“This was the first spark of anarchism.”
Peter Kropotkin was an extraordinary individual whose life spanned a remarkable period of history. Born in 1842 to an aristocratic Russian family, he carved a career as a scientist and a geographer, but above all else, Kropotkin was an anarchist. Like many young people of his time, he rejected the inequities of Russian society and sought alternatives.
Memoirs of a Revolutionist begins with Kropotkin’s childhood, his mother’s early death and his father’s subsequent remarriage. After Tsar Nicholas I decreed that all sons of the aristocracy must have a military career, Kropotkin was a student in the Corps of Pages and eventually a page in the Winter Palace. Kropotkin was slated for a brilliant military career enjoyed by only the highest echelons of Russian society. Why then did the young Kropotkin turn his back on St. Petersburg and the favours of the Tsar in order to purse his military career in Siberia? The idealistic Kropotkin saw Siberia as an “immense field for the application of the great reforms” and yet after joining a mounted Cossack unit, he saw his suggested reforms fall victim to the Reactionary wave that swept through Russia.

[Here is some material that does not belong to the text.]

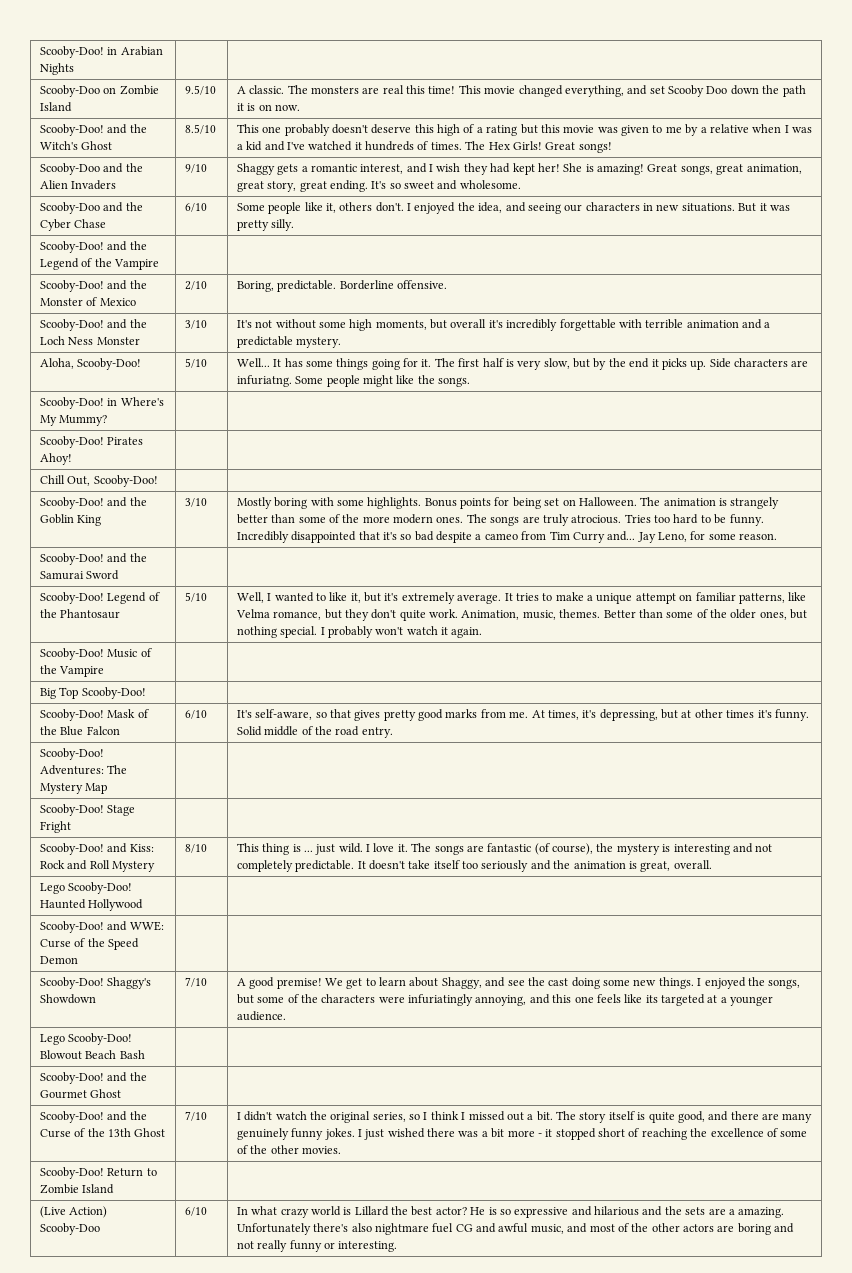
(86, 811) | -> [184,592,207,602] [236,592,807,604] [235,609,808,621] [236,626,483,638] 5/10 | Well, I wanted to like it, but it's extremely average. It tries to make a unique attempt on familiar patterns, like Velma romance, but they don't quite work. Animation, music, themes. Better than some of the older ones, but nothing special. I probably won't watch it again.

Kropotkin charts his interest in radical and forbidden books, the brutality of the Corps of Pages, his initial faith in Tsar Alexander II’s reforms, exactly how and why the Emancipation of the Serfs failed, and the subsequent turbulent Reactionary Period. His vivid detailed descriptions of serfdom go far beyond anything I’ve ever read on the subject, and it’s clear that in spite of the fact that Kropotkin was Russian nobility, his empathy for the serfs began in early childhood. A considerable part of the book is spent detailing exactly how the serfs or “souls” were treated–in essence they were seen as rather like farm animals–except for the tributes they were supposed to conjure up for their ‘masters.’ The medieval system of serfdom, and the nobility’s lifestyle dependency on free labour paints Russian society as tragically doomed to self-destruct. Kropotkin was quite aware of Russian society’s path towards imminent self-destruction, and he hoped–futilely–that reforms would circumvent Russia’s doom.
Kropotkin’s Winter Palace years provide an intimate look at Alexander II and explain the ruler’s dichotomy of actions–on one hand a desire for reform, but on the other hand a blind acceptance of Reactionary decisions. Kropotkin describes his “great admiration for Alexander II, the liberator of Serfs,” but then his attitude shifts as Alexander enacts the suppression of insurrections, and delivers crushing, brutal and unjust punishments towards any shred of defiance to his dictates. Finally, Kropotkin accepts and acknowledges that Alexander is a “despot.”
Memoirs of a Revolutionist charts Kropotkin’s development as one of the world’s greatest revolutionaries, and details exactly why he turned his back on own privileged aristocratic class. It’s quite evident that while the aristocracy controlled the serfs–and later the peasant class–even the uppermost levels of Russian society were subject to the Tsar’s brutal, unjust dictates and whims. The seeds of Kropotkin’s independent thought processes are found in his earliest childhood, but it was when Kropotkin attended the Corps of Pages that he realised the “power of collective action.” He notes that he attended the school as it entered a “transition period” and that shortly before he arrived a “revolution had taken place” in the school, which had begun to subvert the brutal, established hierarchy. The memoir also details Kroptokin’s imprisonment, his daring escape from Russia, his European exile, his involvement with the anarchists of the Jura Federation and the influence of Bakunin. Kropotkin’s gentle, intelligent style flows remarkably clearly through these well-written pages, and ultimately he emerges as a reasonable, thoughtful man who hoped to stave off a global disaster.